:: LISTED RECORDS
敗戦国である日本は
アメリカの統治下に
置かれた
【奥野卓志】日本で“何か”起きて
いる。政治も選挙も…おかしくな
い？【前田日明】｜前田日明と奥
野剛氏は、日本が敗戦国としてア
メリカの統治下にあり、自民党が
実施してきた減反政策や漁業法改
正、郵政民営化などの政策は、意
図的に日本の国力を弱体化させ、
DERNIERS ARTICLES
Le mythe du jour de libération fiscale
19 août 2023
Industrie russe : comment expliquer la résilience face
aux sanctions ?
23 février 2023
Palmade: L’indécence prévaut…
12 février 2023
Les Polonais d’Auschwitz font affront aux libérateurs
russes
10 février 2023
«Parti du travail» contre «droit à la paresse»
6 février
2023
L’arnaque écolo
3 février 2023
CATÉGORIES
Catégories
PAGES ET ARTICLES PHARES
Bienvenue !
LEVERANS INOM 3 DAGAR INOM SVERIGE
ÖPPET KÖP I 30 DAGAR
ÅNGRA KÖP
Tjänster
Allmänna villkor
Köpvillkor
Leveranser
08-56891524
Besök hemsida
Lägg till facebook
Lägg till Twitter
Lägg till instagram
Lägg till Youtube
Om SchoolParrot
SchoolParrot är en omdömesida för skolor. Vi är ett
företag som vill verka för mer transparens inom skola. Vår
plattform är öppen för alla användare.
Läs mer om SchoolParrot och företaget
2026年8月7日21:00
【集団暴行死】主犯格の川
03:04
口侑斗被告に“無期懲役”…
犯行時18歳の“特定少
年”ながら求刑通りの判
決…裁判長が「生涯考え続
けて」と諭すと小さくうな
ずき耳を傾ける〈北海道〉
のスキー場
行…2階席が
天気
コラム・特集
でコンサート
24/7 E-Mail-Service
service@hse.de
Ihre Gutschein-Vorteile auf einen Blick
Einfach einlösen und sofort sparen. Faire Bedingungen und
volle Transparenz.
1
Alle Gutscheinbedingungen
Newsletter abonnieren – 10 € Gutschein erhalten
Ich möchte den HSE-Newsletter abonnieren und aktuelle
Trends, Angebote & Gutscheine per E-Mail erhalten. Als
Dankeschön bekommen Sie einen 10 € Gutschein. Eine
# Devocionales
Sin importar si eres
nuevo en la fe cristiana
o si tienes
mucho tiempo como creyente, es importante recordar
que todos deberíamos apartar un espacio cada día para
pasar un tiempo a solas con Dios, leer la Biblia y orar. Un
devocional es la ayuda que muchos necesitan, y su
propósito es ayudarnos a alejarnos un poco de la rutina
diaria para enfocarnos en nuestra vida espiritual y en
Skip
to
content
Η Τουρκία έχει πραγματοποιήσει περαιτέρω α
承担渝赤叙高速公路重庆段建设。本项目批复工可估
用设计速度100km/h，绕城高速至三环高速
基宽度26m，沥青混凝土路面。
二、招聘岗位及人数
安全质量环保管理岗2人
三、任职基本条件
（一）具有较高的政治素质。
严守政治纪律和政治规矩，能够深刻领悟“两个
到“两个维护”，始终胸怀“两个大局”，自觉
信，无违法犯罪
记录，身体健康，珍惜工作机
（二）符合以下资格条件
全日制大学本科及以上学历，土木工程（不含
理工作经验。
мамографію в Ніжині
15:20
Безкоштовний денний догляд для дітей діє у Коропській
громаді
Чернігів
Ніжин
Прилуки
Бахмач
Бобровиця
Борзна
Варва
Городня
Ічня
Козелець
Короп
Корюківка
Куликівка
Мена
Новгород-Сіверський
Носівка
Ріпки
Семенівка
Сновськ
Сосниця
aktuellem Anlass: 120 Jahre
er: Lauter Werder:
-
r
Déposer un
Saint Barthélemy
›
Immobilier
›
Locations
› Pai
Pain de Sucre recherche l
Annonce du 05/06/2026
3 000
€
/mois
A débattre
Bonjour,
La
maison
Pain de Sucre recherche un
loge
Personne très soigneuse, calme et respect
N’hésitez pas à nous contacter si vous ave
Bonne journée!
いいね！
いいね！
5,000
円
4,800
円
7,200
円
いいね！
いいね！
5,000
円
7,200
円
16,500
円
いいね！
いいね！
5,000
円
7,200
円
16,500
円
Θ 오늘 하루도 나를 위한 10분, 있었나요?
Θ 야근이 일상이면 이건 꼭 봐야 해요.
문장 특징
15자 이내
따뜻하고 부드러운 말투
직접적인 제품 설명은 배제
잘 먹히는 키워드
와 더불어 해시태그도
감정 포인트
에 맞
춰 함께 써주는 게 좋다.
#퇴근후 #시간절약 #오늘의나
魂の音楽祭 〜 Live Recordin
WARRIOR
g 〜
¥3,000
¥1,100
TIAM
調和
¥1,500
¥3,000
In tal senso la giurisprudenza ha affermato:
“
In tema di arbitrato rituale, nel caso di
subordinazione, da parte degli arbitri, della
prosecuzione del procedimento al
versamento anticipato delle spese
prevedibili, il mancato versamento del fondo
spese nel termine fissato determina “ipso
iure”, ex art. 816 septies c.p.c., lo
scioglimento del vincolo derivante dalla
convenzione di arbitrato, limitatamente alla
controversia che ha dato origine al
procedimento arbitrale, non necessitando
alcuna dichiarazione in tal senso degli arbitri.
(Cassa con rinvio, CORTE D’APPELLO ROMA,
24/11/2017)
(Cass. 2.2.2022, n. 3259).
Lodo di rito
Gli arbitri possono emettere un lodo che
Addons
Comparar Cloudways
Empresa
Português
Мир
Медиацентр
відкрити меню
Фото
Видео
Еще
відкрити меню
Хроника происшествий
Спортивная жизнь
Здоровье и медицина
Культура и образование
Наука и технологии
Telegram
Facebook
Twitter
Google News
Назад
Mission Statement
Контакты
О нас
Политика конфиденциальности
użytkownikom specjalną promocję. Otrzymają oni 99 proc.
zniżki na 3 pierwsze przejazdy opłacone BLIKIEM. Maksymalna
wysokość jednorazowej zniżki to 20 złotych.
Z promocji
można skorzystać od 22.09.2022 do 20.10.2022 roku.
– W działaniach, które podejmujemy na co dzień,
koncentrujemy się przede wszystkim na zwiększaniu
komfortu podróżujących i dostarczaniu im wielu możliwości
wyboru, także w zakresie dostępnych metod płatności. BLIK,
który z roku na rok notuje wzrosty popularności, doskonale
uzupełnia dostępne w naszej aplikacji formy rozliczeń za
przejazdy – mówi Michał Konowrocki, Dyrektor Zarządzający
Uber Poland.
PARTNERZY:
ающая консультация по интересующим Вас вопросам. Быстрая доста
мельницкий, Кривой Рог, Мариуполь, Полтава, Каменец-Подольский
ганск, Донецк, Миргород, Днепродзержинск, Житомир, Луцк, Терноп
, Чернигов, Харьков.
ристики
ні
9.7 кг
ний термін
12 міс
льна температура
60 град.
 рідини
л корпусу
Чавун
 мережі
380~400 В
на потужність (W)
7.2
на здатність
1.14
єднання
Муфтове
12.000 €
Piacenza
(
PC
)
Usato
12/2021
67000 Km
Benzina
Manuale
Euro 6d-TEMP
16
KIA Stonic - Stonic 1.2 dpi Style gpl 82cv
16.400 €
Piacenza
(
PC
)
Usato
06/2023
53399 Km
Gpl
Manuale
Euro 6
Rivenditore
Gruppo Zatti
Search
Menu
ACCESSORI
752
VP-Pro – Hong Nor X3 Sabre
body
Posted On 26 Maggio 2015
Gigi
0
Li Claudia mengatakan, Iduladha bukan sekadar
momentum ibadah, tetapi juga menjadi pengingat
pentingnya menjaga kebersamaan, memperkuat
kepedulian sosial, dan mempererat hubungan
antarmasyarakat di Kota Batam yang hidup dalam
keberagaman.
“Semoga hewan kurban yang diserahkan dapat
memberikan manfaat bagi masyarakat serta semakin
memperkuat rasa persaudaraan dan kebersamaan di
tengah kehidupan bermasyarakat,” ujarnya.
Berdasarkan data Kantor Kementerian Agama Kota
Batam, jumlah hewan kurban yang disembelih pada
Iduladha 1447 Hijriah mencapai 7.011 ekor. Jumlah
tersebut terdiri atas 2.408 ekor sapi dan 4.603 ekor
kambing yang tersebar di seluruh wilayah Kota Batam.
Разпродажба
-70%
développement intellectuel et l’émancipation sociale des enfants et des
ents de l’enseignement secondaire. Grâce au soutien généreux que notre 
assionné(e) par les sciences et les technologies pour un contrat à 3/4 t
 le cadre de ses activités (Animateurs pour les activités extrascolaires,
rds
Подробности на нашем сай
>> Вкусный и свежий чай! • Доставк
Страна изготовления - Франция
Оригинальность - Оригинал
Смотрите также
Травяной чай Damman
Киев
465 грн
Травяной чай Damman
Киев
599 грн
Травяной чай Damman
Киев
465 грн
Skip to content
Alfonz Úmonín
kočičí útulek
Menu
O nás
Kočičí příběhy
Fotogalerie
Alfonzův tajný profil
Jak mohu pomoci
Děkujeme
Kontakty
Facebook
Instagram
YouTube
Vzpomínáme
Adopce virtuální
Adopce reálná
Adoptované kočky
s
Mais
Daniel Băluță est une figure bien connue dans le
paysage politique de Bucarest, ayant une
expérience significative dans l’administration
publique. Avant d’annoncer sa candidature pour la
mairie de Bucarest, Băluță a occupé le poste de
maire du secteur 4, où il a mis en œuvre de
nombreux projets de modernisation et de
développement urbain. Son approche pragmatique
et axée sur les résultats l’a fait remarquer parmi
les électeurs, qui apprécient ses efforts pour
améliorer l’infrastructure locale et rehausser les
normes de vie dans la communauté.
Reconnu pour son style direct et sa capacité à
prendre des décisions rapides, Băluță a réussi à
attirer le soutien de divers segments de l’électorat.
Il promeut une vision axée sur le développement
::::
■ TASK TO CARRY OUT ■
Starting from the line holding "prendre des décisions", restate the remaining lines of the data word for word, including the last.

■ REPLY TO THE EXERCISE ■
prendre des décisions rapides, Băluță a réussi à
attirer le soutien de divers segments de l’électorat.
Il promeut une vision axée sur le développement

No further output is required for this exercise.